After reading the 160,000 word manuscript Smith's agent in London, Ursula Winant, rang Charles Pick the deputy managing director of William Heinemann and convinced him to look at the novel. She also asked for an advance of £500 and a guaranteed initial print run of 5,000 copies, and that it was to be published before Christmas. Pick was so impressed after reading the first chapter of the novel over the weekend that he gave it to the company's sales director Tim Manderson, who agreed that it should be published. Pick rang Winant and offered an advance of £1,000, with an initial print run of 10,000 copies. By the publication date Heinemanns had increased the print run to 20,000.

The book went on to be successful, selling around the world (except in South Africa, where it was banned). The novel was serialized by the BBC and the Reader's Digest produced a condensed version. Its success enabled Smith to leave his job and become a full-time author. Charles Pick, who bought the book for Heinemann, later became Smith's mentor and agent.

Smith dedicated the book to his father, whom the author idolized. "When I showed him he was a bit taken aback but Mum said that he always used to carry it around with him to show his mates", said Smith.

The character of Waite Courtney was modelled on Smith's grandfather Courtney James Smith.

After 10,000 copies had already been sold in South Africa the novel was banned by the Publication Control Board on the grounds of obscenity and blasphemy. As his publisher Heinemann appealed the decision to the Cape Division of the South African Supreme Court. Smith however funded the legal action as he didn't want to burden them with the cost. Before the court the Publication Control Board claimed that the reason it had banned the novel was because it had the,
tendency to deprave or corrupt the minds of persons who are likely to be exposed to the effect or influence thereof. It is offensive and harmful to public morals. It is likely to be outrageous or disgusting to persons who are likely to read it. It dealt in an improper manner with promiscuity, passionate love scenes, sexual intercourse, obscene language, blasphemous language, sadism and cruelty.

The case had to be heard twice as the original two-judge bench couldn't agree. The subsequent three-judge bench overturned the Publication Control Board's decision by two to one, though the chief judge commented on the book's "poor literary quality". However, the Publication Control Board was given leave to appeal which they did to the Appellate Division in Bloemfontein, where it was reversed on appeal by a majority of three of the five-judges bench on 26 August 1965, and the ban stayed. Once again Smith's writing received a lashing with the chief justice being of the opinion that it was not "a publication for any select circle of mature literary connoisseurs" and further claimed that,
 Making due allowances for the trends of our time, there are passages which I consider calculated to incite lustful thoughts and to stimulate sexual desire in at least a substantial number of persons: ordinary men and women, of normal mind and reactions, including some of the younger generation, who will be the probable readers of this book.

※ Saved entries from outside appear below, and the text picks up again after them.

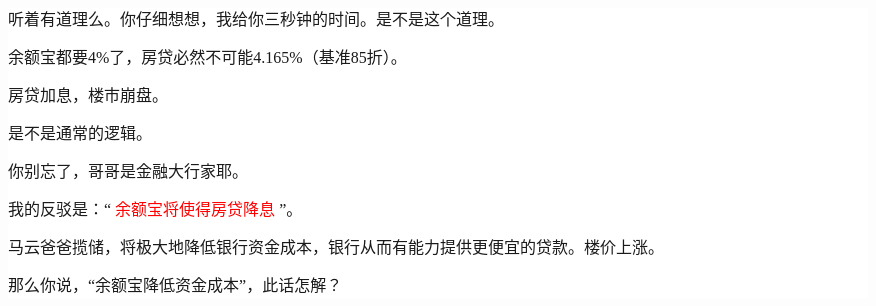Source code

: <span style="font-size:16px;line-height:150%;font-family:华文楷体;">
</span>
</p>
<p style="line-height:150%;">
<span style="font-size:16px;line-height:150%;font-family:华文楷体;">
</span>
</p>
<p style="line-height:150%;">
<span style="font-size:16px;line-height:150%;font-family:华文楷体;">
          听着有道理么。你仔细想想，我给你三秒钟的时间。是不是这个道理。
         </span>
</p>
<p style="line-height:150%;">
<span style="font-size:16px;line-height:150%;font-family:华文楷体;">
          余额宝都要4%了，房贷必然不可能4.165%（基准85折）。
         </span>
</p>
<p style="line-height:150%;">
<span style="font-size:16px;line-height:150%;font-family:华文楷体;">
          房贷加息，楼市崩盘。
         </span>
</p>
<p style="line-height:150%;">
<span style="font-size:16px;line-height:150%;font-family:华文楷体;">
          是不是通常的逻辑。
         </span>
</p>
<p style="line-height:150%;">
<span style="font-size:16px;line-height:150%;font-family:华文楷体;">
</span>
</p>
<p style="line-height:150%;">
<span style="font-size:16px;line-height:150%;font-family:华文楷体;">
</span>
</p>
<p style="line-height:150%;">
<span style="font-size:16px;line-height:150%;font-family:华文楷体;">
          你别忘了，哥哥是金融大行家耶。
         </span>
</p>
<p style="line-height:150%;">
<span style="font-size:16px;line-height:150%;font-family:华文楷体;">
          我的反驳是：“
          <span style="color:red;">
           余额宝将使得房贷降息
          </span>
          ”。
         </span>
</p>
<p style="line-height:150%;">
<span style="font-size:16px;line-height:150%;font-family:华文楷体;">
          马云爸爸揽储，将极大地降低银行资金成本，银行从而有能力提供更便宜的贷款。楼价上涨。
         </span>
</p>
<p style="line-height:150%;">
<span style="font-size:16px;line-height:150%;font-family:华文楷体;">
          那么你说，“余额宝降低资金成本”，此话怎解？
         </span>
</p>
<p style="line-height:150%;">
<span style="font-size:16px;line-height:150%;font-family:华文楷体;">
</span>
</p>
<p style="line-height:150%;">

The novel was finally unbanned in South Africa 11 years after its publication.

Smith did not originally envision the Courtney family would become a series, but he ended up continually returning to them in later novels.

==Proposed adaptation==
Stanley Baker bought the film rights and announced plans to make a movie version after Zulu (1963), but no film resulted.

==Critical reception==
Filmink magazine argued the characters of Sean and Garrick "represented the two sides of Wilbur Smith – who he wanted to be (Sean) and who he feared he was (Garrick) – because you see the dynamic played over in his novels again and again: the strong brother and the weak brother."